Tynt.com macht Copy&Paste nachverfolgbar

Bei TechCrunch lese ich gerade von einem Service, der unter Content­anbietern, die sich von Copy&Paste bedroht fühlen, auf Interesse stoßen wird. Tynt.com fügt jeder Passage, die aus einem Webcontent entnommen wird, einen individuellen, nachverfolgbaren Link hinzu.

Wie dies im einzelnen aussieht, lässt sich anhand des TechCrunch-Textes über Tynt demonstrieren. Bisher hätte man mit Copy&Paste das folgende Zitat übernehmen können:

Tynt automatically adds a unique, trackable link back to the page in the copied text. [...] Publishers get the benefit of analytics on how much copying is being done, and they get the benefit of the link back when that content is shared.

Nun, da TechCrunch selbst Tynt verwendet, sieht dieselbe Passage so aus:

Tynt automatically adds a unique, trackable link back to the page in the copied text. [...] Publishers get the benefit of analytics on how much copying is being done, and they get the benefit of the link back when that content is shared.

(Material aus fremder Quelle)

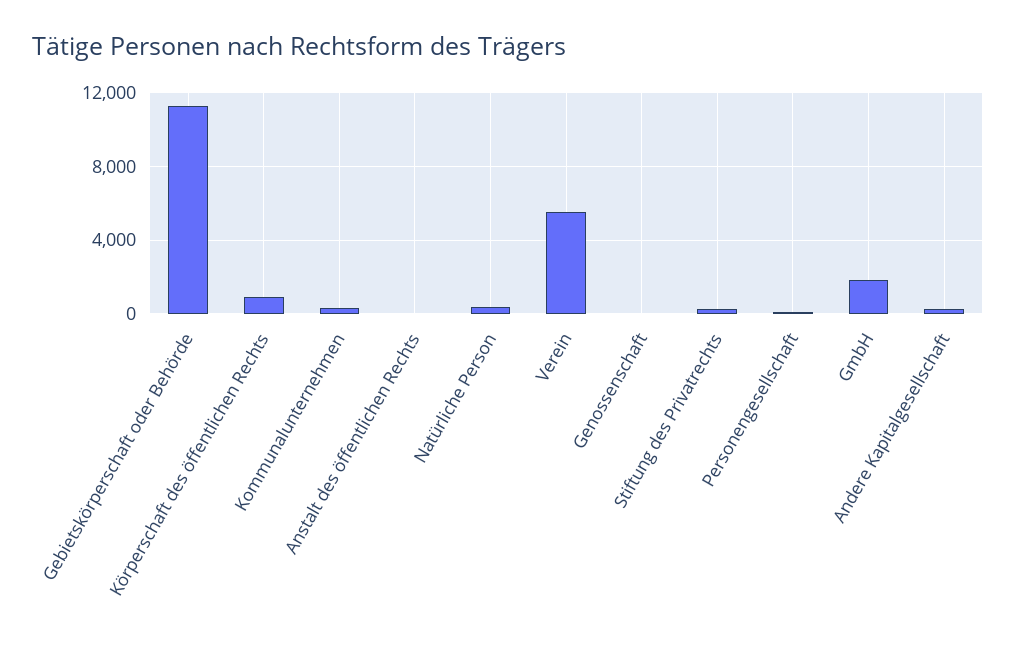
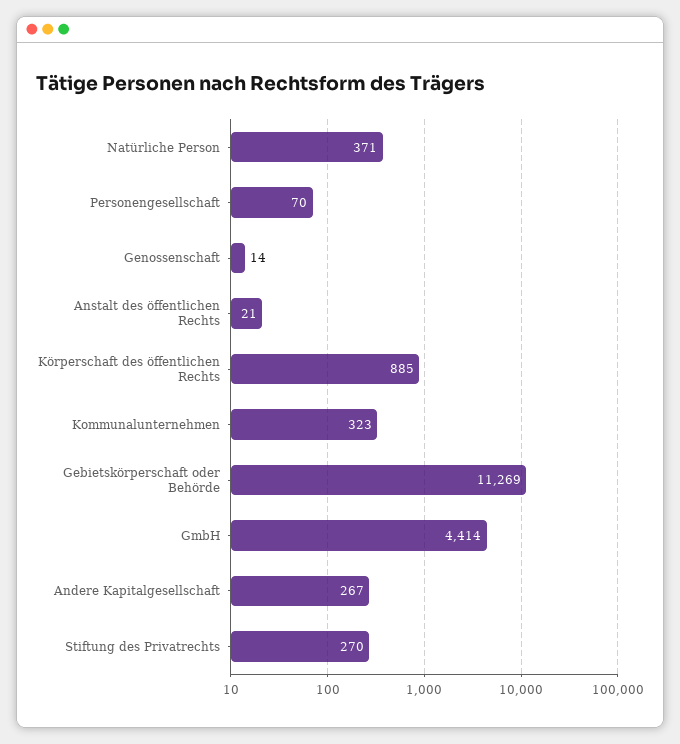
Verein: 5500 -> none
GmbH: 2000 -> 4414

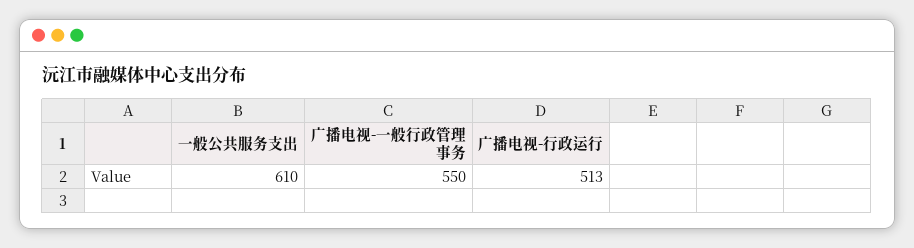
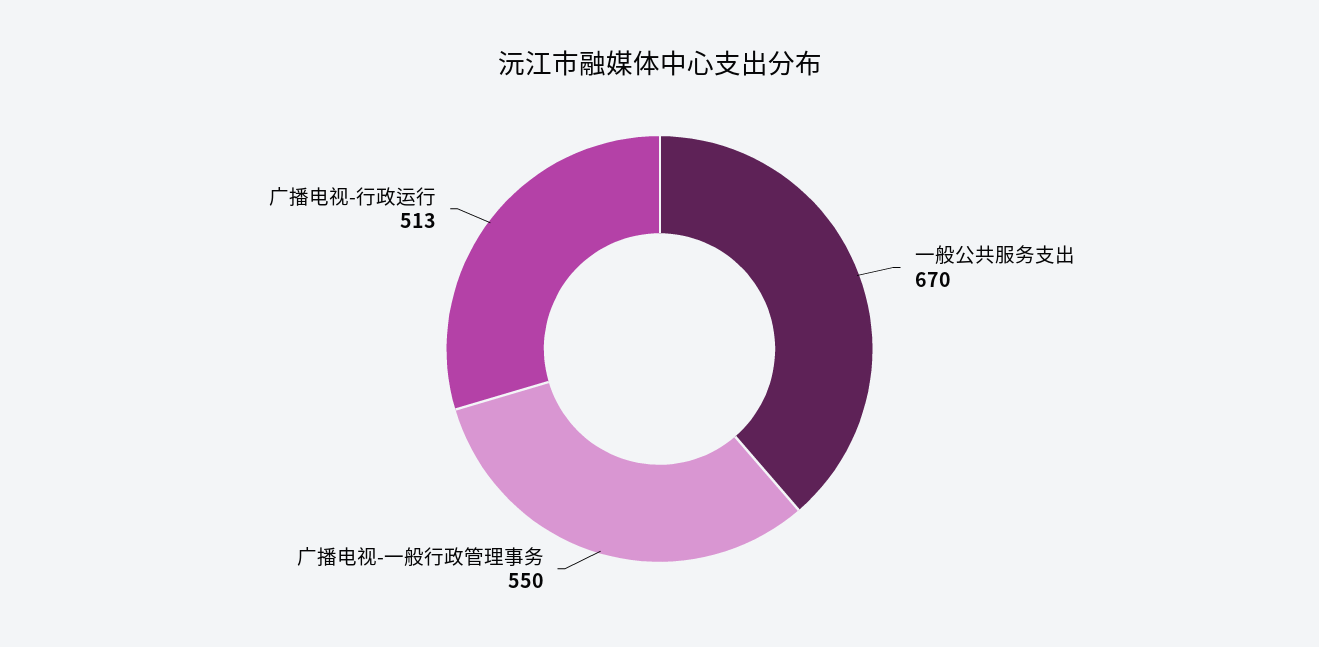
一般公共服务支出: 610 -> 670

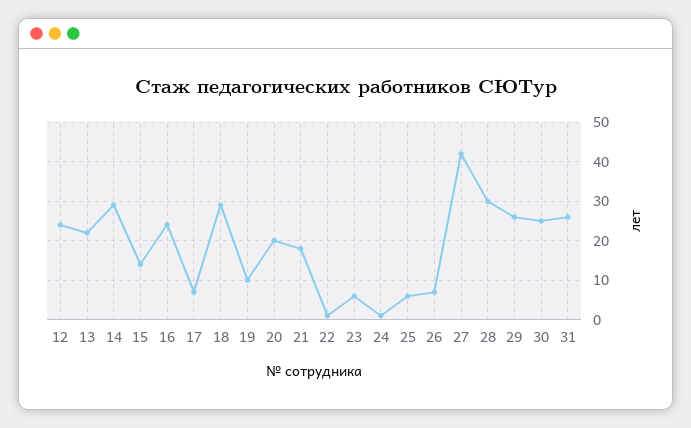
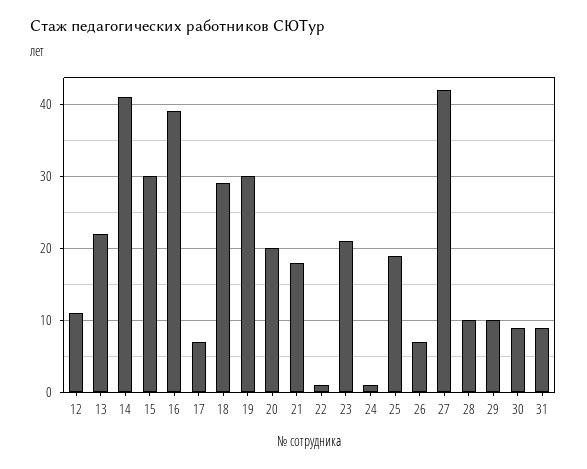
12: 25 -> 11
14: 30 -> 41
15: 15 -> 30
16: 25 -> 39
19: 10 -> 30
23: 5 -> 21
25: 5 -> 19
28: 30 -> 10
29: 25 -> 10
30: 25 -> 9
31: 25 -> 9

Read more: http://techcrunch.com/2010/04/16/tynt-gets-8-million-for-ctrl-c-action/?utm_source=feedburner&utm_medium=feed&utm_campaign=Feed%3A+Techcrunch+%28TechCrunch%29#ixzz0lS7rsSIj

Über den individuellen Link kann der Contentanbieter (in diesem Fall TechCrunch) einen Überblick darüber bekommen, wie oft die Nutzer Passagen mit Ctrl+C oder dem Kontextmenü kopieren, wie viel Traffic durch das Kopieren von Passagen erzeugt wird. Und nach Angaben von TechCrunch interessanterweise – obwohl dies für den Nutzer nicht unmittelbar ersichtlich ist – auch darüber, welcher Abschnitt genau kopiert wurde.

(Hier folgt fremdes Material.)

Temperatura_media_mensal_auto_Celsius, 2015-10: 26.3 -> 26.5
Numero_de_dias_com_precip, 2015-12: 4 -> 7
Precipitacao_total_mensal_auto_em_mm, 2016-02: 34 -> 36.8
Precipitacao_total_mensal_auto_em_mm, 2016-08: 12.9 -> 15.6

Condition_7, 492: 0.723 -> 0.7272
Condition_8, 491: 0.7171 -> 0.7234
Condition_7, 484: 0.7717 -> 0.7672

Für diejenigen Contentanbieter, die glauben, dass ihnen eigentlich jeder, der einen Link setzt oder etwas herauskopiert (und sei’s ein Snippet, und sei’s in einer Email), diesen Link bezahlen soll (Stichwort Leistungsschutzrecht), dürfte das interessant sein. Und für alle, die gaaanz genau kontrollieren wollen, was die Nutzer mit ihren Texten so machen, ebenfalls.

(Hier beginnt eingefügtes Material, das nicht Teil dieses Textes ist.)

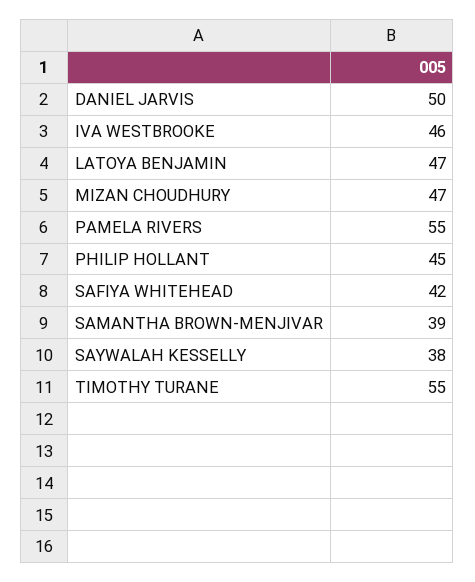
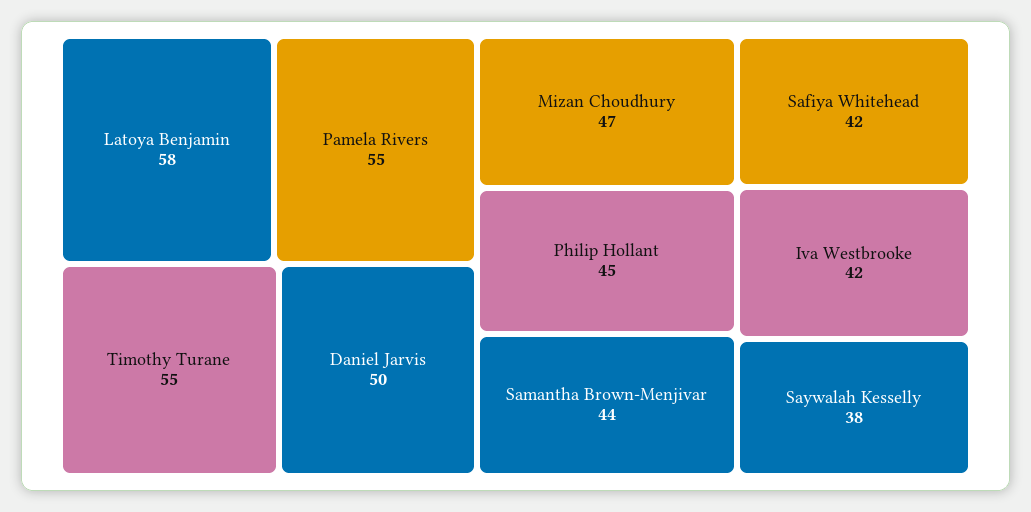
IVA WESTBROOKE: 46 -> 42
LATOYA BENJAMIN: 47 -> 58
SAMANTHA BROWN-MENJIVAR: 39 -> 44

Für Nutzer kann es natürlich etwas nervig sein, wenn man mit Crtl+C mehr bekommt, als man erwartet hätte – etwa, wenn man die kopierten Wörter in eine Suchmaschine einfügen wollte. Wer als Nutzer nicht jedes kopierte Zitat rückverfolgen lassen möchte, kann den Link aber natürlich händisch löschen. Oder ein AddOn wie zum Beispiel Extended Copy Menu (für Firefox) verwenden: Damit werden nicht nur lästige html-Formatierungen entfernt, sondern auch Tynt-links. Dazu muss man lediglich eine Taste mehr drücken: Ctrl+Alt+C statt Crtl+C.